* JOB
Rewrite the entries from the line with "The RMSE slice" to the line with "What is the" as a numbered list, skipping blank lines and leaving out the pictures.

[[ DATASET RECORDS open ]]

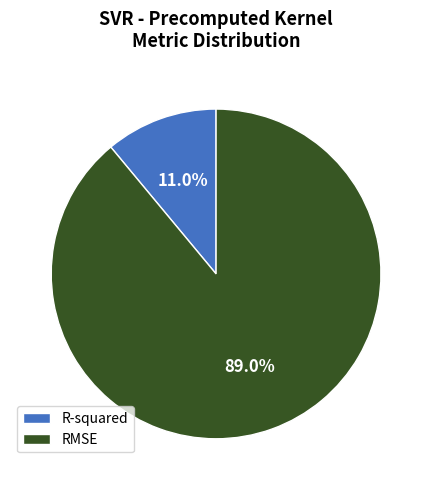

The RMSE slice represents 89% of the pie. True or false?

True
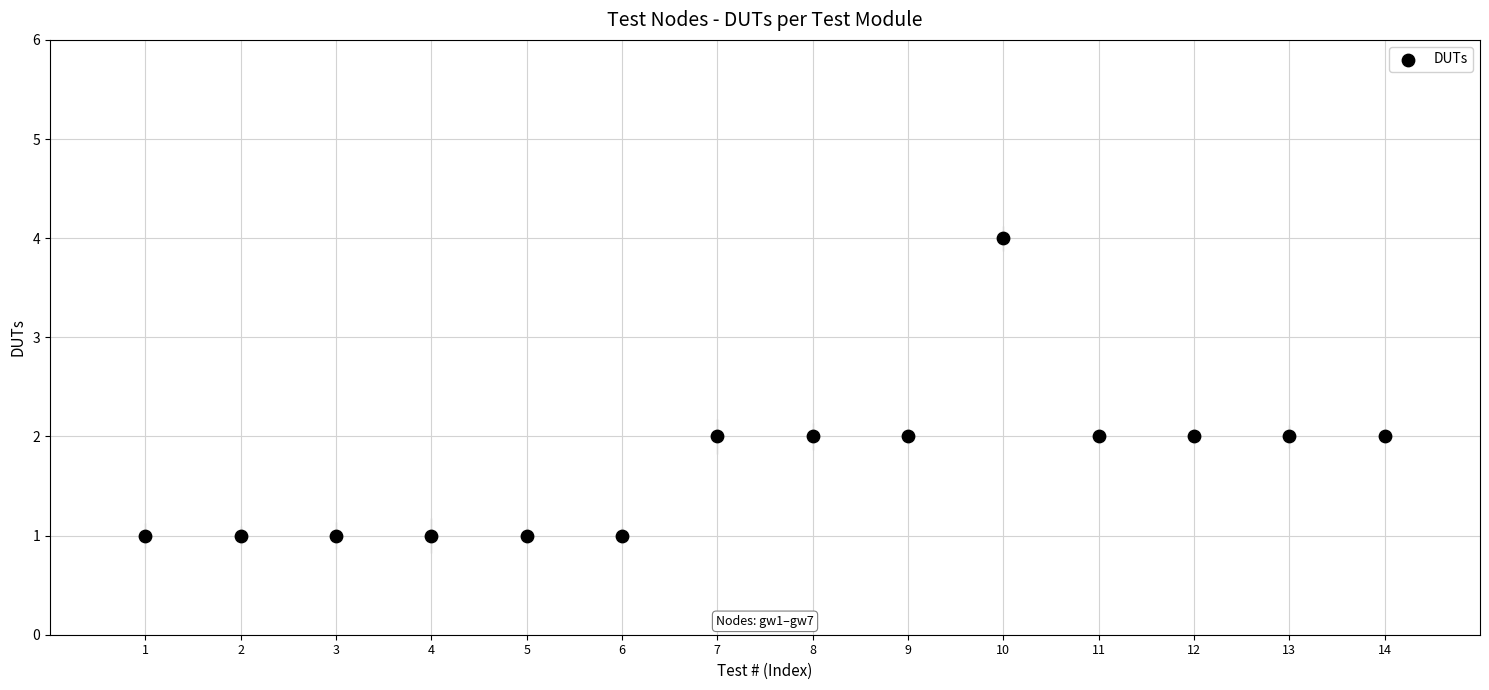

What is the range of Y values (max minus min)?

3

[[ DATASET RECORDS closed ]]
[[ DATASET RECORDS open ]]

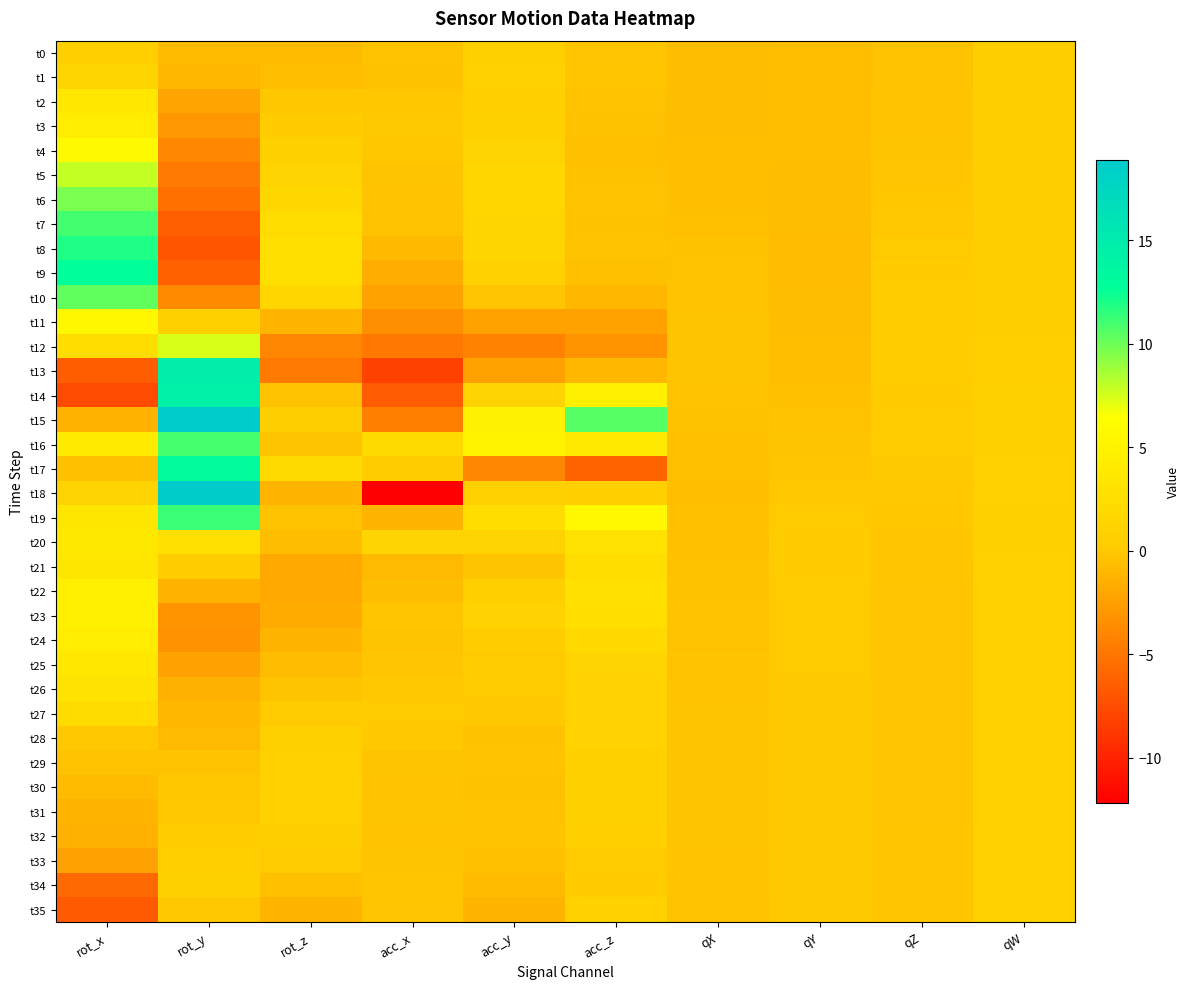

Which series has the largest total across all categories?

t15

[[ DATASET RECORDS closed ]]

* TASK SOLUTION
1. The RMSE slice represents 89% of the pie. True or false?
2. True
3. What is the range of Y values (max minus min)?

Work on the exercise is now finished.